Voir Haag, v.371-372 ; P. et W. Bultmann, « Claude Grostête de La Mothe and the Church of England, 1685 to 1713 », Proceedings of the Huguenot Society of London, XX (1958-1959), p.89-101. A la date de la présente lettre, il venait de publier The Inspiration of the New Testament asserted and explain’d. In answer to some modern writers (London 1694, 8°), ouvrage dont la traduction française, Traité de l’inspiration des livres sacrez du Nouveau Testament, parut l’année suivante (Amsterdam, 1695, 8°). Dans son Apologie pour les synodes et pour plusieurs honnêtes gens déchirez dans la derniere satyre du s[ieu]r de Beauval (Rotterdam 1694), p.29 ( OD, v-2.705), Jurieu publia deux lettres de soutien des deux pasteurs de la Savoye, dont la seconde est datée du 15 mai 1694. En 1691, Satur et La Mothe avaient servi d’intermédiaires pour réconcilier Pierre Jurieu et Philippe Le Gendre. Voir Apologie pour les synodes, p.5 ( OD, v-2.681) et H. Bost, Le Consistoire de l’Eglise wallonne de Rotterdam, p.124.

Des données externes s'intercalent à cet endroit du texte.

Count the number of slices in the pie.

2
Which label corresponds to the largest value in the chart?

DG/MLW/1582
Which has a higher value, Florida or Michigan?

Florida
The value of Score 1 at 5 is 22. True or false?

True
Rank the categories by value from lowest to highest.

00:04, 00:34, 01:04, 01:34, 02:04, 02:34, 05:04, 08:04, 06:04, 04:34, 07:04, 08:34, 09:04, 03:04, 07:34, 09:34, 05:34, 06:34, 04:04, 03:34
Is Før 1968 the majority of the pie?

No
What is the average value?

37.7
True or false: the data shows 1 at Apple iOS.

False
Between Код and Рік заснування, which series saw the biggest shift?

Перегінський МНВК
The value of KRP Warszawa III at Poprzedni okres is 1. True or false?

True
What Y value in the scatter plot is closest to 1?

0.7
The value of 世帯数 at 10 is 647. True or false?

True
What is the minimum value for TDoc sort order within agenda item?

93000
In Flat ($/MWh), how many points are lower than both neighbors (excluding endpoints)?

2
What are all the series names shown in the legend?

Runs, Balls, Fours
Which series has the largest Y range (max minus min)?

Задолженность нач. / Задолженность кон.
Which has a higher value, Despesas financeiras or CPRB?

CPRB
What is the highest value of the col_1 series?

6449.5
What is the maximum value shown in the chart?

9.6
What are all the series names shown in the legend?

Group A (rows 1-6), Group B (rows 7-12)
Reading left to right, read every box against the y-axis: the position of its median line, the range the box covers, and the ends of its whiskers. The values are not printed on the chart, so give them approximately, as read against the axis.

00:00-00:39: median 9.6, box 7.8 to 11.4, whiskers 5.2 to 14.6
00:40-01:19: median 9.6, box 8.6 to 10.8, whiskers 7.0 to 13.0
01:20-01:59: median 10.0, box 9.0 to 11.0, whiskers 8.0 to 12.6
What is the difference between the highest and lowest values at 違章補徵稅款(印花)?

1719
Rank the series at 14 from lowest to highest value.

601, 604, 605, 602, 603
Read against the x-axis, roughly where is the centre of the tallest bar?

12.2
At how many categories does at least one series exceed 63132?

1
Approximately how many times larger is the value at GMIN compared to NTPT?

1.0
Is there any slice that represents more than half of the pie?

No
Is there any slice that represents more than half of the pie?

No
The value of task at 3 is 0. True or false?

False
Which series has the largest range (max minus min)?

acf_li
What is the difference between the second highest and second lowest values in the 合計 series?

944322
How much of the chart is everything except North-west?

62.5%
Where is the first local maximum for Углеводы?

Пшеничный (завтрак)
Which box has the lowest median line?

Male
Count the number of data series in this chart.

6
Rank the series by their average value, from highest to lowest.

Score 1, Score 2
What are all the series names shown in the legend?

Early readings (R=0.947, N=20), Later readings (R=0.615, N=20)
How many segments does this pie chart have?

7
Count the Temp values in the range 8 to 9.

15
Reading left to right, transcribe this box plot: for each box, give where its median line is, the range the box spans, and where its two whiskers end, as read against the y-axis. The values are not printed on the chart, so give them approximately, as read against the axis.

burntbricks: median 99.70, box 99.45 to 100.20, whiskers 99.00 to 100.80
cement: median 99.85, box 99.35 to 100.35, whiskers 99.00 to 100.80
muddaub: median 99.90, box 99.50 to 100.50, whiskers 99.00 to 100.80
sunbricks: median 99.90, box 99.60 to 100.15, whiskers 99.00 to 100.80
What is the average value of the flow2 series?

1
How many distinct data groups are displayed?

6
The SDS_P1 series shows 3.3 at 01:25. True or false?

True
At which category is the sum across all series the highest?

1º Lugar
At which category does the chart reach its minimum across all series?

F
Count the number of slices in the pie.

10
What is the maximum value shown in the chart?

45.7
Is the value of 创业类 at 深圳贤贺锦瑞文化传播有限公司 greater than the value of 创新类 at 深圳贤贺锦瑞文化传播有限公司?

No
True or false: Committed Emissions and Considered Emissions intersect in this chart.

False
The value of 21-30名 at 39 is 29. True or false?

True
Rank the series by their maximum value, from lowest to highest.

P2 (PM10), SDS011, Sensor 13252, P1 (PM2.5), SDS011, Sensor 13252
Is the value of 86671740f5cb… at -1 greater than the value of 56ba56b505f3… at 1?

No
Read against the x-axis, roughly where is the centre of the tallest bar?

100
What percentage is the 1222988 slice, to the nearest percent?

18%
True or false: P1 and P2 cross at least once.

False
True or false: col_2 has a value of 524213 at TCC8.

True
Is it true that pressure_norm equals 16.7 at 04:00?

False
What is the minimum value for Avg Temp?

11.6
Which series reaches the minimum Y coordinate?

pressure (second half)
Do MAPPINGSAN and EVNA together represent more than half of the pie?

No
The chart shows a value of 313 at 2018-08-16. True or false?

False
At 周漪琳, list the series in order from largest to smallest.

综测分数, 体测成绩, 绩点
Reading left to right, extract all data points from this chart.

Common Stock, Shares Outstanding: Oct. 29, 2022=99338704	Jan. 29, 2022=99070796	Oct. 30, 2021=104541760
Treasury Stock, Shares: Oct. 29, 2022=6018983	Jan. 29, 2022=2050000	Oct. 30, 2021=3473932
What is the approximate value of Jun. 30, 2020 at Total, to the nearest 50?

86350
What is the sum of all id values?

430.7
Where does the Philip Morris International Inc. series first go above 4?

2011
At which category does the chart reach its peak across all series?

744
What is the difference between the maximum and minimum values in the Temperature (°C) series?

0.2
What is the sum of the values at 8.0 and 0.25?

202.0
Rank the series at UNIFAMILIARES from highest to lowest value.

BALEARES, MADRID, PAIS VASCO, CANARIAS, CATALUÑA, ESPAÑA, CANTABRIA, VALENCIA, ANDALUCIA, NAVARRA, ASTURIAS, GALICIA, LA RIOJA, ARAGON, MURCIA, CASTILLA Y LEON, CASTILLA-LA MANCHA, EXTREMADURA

[2Dans son Apologie pour les synodes, Jurieu fait insérer une lettre d’ Elie Benoist datée de Delft, du 30 avril 1694, et une lettre de Jean de La Placette datée du 11 avril 1691 (p.30-34 : voir OD, v-2.706-710).

[3Il s’agit peut-être de Théodore Le Cocq, Parisien, qui devait épouser Madeleine Muysson (ou Muisson) en 1698 : voir Haag, vi.477, et Lettre 993, n.7.

[5Allusion aux Lettres pastorales de Jurieu.

[6Jacques Abbadie avait exercé son ministère à Berlin jusqu’en 1689 ; il devint ensuite aumônier du maréchal de Schomberg, et assista à la bataille de la Boyne ; puis il devint ministre de l’Eglise de la Savoye à Londres de 1690 à 1699, et fut nommé à cette date doyen de Killaloe en Irlande. Sur Claude Grosteste de La Mothe, voir ci-dessus, n.1.